Good Governance Is Not Cheating

THE European Union’s praise of Guyana’s 2025 elections as peaceful, well-managed and sound is an important recognition of democratic progress.
However, the report’s mention of the “incumbency advantage” as a criticism highlights a troubling contradiction in today’s electoral discussions. It mixes good governance with electoral misconduct.
Minister Kwame McCoy’s recent response to this thinking deserves attention. It raises a key question about what democracy truly expects from governments during elections.
The idea that good governance is suspicious during election years is not only impractical. It is also undemocratic. When observers warn against the “advantage of incumbency” because a government completes budgeted projects, opens hospitals, or provides promised services, they imply that competence is unethical.
This sets an impossible standard where governments must choose between meeting their obligations and seeming neutral. This isn’t a real choice; it is a demand for paralysis disguised as fairness.
Think about the absurdity of the alternative. Should governments put infrastructural projects on hold because an election is coming? Should newly built hospitals stay closed? Should agricultural subsidies be paused to avoid claims of political manoeuvring?
This is not neutrality but rather it is refusal to act. It treats citizens as secondary to the idea of “balance,” denying communities vital services just because delivering them might remind voters that the government is functioning.
Ironically, this reasoning could undermine the very democratic legitimacy it claims to protect, as voters become frustrated with a government that stops working during its most critical time for accountability.
Democratic governments in established democracies understand this well. European governments campaign on their records because performance matters.
They cut ribbons, launch programmes, and showcase their achievements—not as underhanded tactics, but as clear commitments to their record. The public judges them based on this at the ballot box.

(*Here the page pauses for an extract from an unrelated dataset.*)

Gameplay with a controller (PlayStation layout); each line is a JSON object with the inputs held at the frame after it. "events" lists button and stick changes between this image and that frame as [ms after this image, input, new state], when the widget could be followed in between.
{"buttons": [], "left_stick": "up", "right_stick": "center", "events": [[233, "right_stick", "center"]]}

This is real accountability. The electorate votes on the basis of visible results, not on the unrealistic idea that all governments should become invisible during elections.
The point Minister McCoy makes is vital, as schools, roads, hospitals, and social programmes are not “incumbency perks” given to friends.
They are the results of governmental responsibility. To label effective delivery as misconduct is to mix hard work with wrongdoing, professionalism with propaganda. A healthy democracy is not measured by how quietly governments withdraw before elections, but instead by what they provide to their citizens throughout their entire time in office, including during elections.
This is not a call for unfettered state resources used for political purposes. But all concerned should not confuse the need for governments to change their usual operations to meet outside expectations for invisibility.
Good governance is not cheating; it is expected. Elections are not times for governments to apologise for their competence, but they are times for voters to judge it. A true democracy trusts citizens to differentiate between legitimate governance and political manipulation. That trust is the basis for real accountability.